QRIS Résumé de rapport

Project ID: 40607
Financé au titre de: FP6-MOBILITY
Pays: Greece

Final Activity Report Summary - QRIS (Query pRocessing and Integration for Semistructured data: advancing the frontier)

The amount of information digitally available is increasing. Various studies indicate that the volume of information that is digitally produced and stored doubles every 18 months. A very significant, and increasing, portion of this information is weakly-structured or semi-structured, often in the form of XML, data and is made available by autonomous, widely distributed systems, such as databases, web services, web-based forms and reports, library systems, etc.

The project developed techniques and systems for the efficient processing of such rich, semi-structured information, in a variety of environments. In order to find and retrieve pieces of such information from large databases encoded in the XML format, the project developed appropriate techniques that optimize and execute very efficiently complex requests for such data. Requests are broken down into a sequence of operations and different ways to perform the breakdown are analysed. Efficient algorithms were devised to pick the best sequence of operations and to exploit the available facilities of the underlying data storage system. Equivalent but very different ways to perform the breakdown were discovered, based on the mathematical properties of the operation sequences and of each individual operation, thanks to the development of a set of rewriting rules for sequences of operations.

Finally, different ways (algorithms) to perform the operations were devised and experimentally evaluated. The efficiency of the systems was demonstrated with a full implementation and extensive experimentation. For the increasingly common case where the information is distributed among different, autonomous sources, novel techniques were developed that allow the automatic discovery of plans to retrieve and combine the appropriate pieces of information from each source. The development of the techniques took into account the existence of semantic knowledge about the data in each source, in the form of XML schemas. Moreover, the project developed novel theory for ranked queries over XML data, by developing an abstract scoring algebra for keyword-based filtering operations of XML queries.

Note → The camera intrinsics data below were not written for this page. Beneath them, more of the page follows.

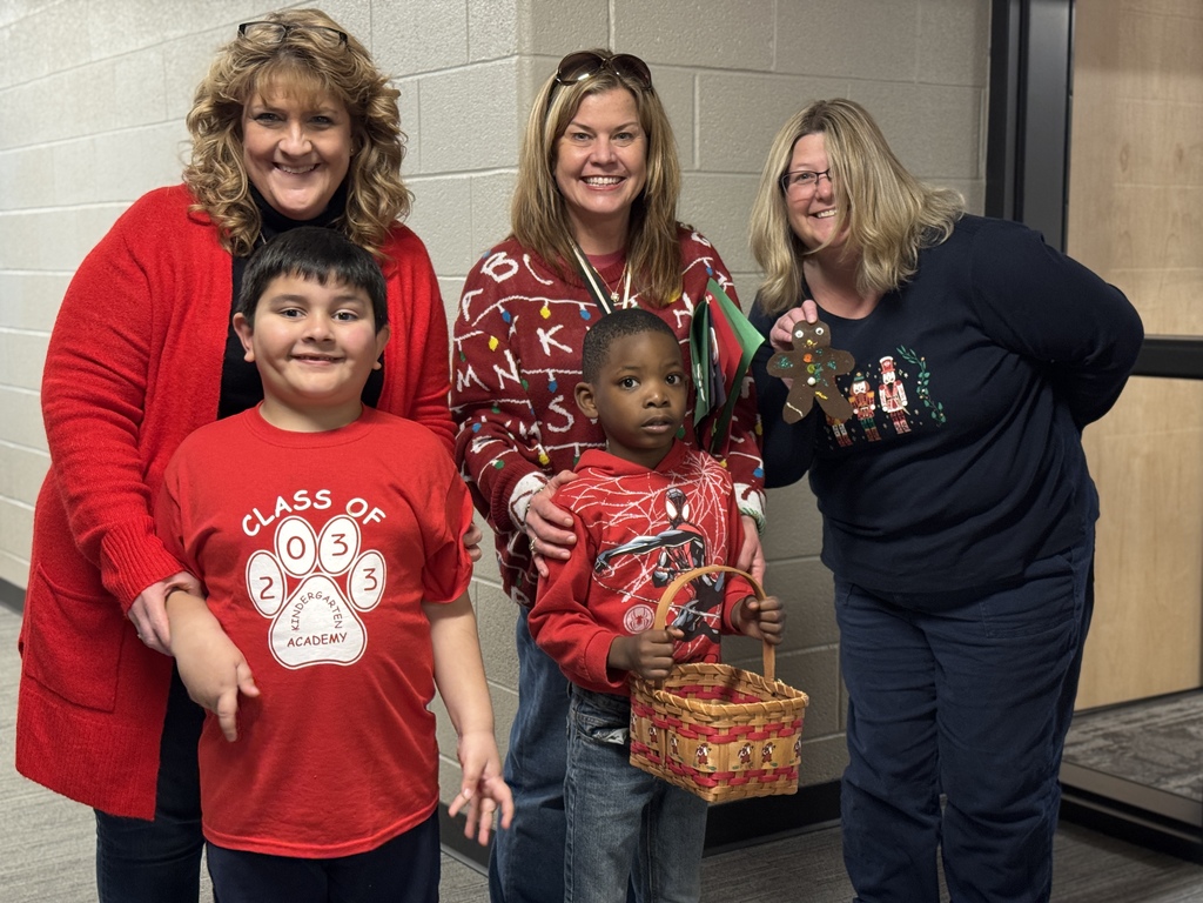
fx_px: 1668
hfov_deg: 39.7
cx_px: 602
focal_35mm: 48
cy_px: 452
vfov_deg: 30.3
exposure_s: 1/40
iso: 250
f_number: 1.78
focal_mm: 6.76
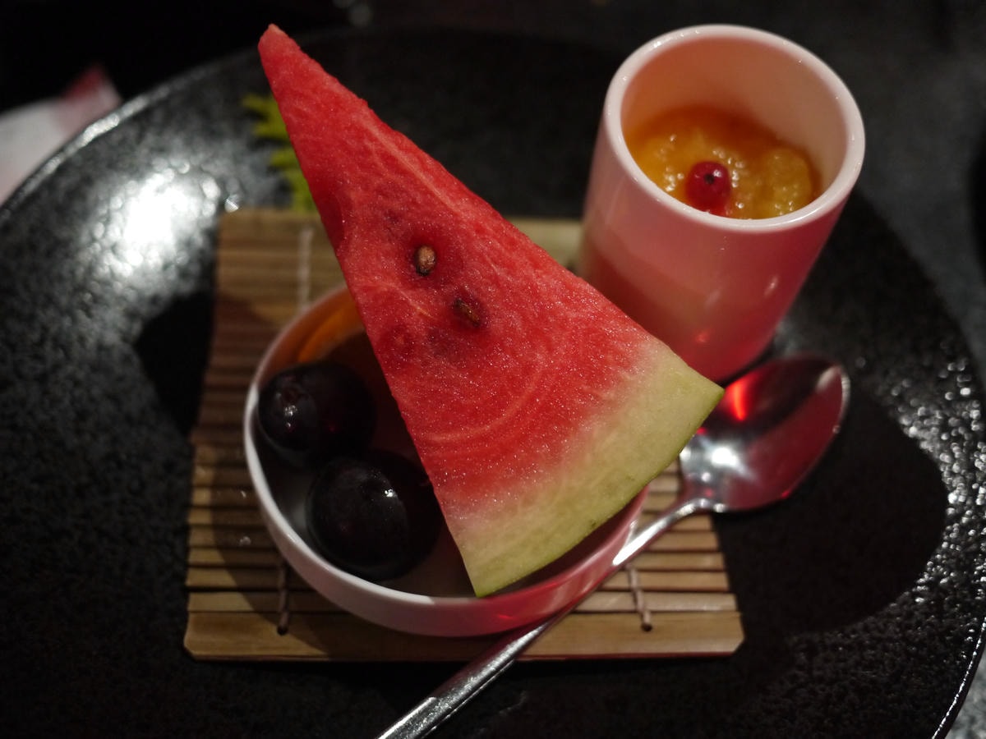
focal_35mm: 40
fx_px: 1139
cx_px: 493
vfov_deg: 36.0
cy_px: 370
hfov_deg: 46.8
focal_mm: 20
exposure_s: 1/25
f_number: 1.7
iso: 800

The project also developed techniques that enable the integration of such rich semi-structured information, and allow the automatic retrieval and combination of data from multiple autonomous sources of such data. The contents and capabilities of the sources can be defined in an appropriate language that also incorporates information about the schema of the data. The developed techniques analyse the descriptions as well as the use request, and create a plan for the retrieval of the appropriate pieces of information from each source. The techniques are applicable to the automated combination (.i.e., orchestration) of data-centric web services.

Finally, the project made contributions to the theory of peer to peer data management and to the technology of processing sensor information inside a sensor-based peer to peer system. Specifically, the impact of altruism on the participation and level of activity of a peer to peer network was modelled and analysed in detail for the first time. Also, novel techniques were developed that improve the robustness of networks of communicating sensors and increase their ability to process information accurately in the presence of spurious measurements.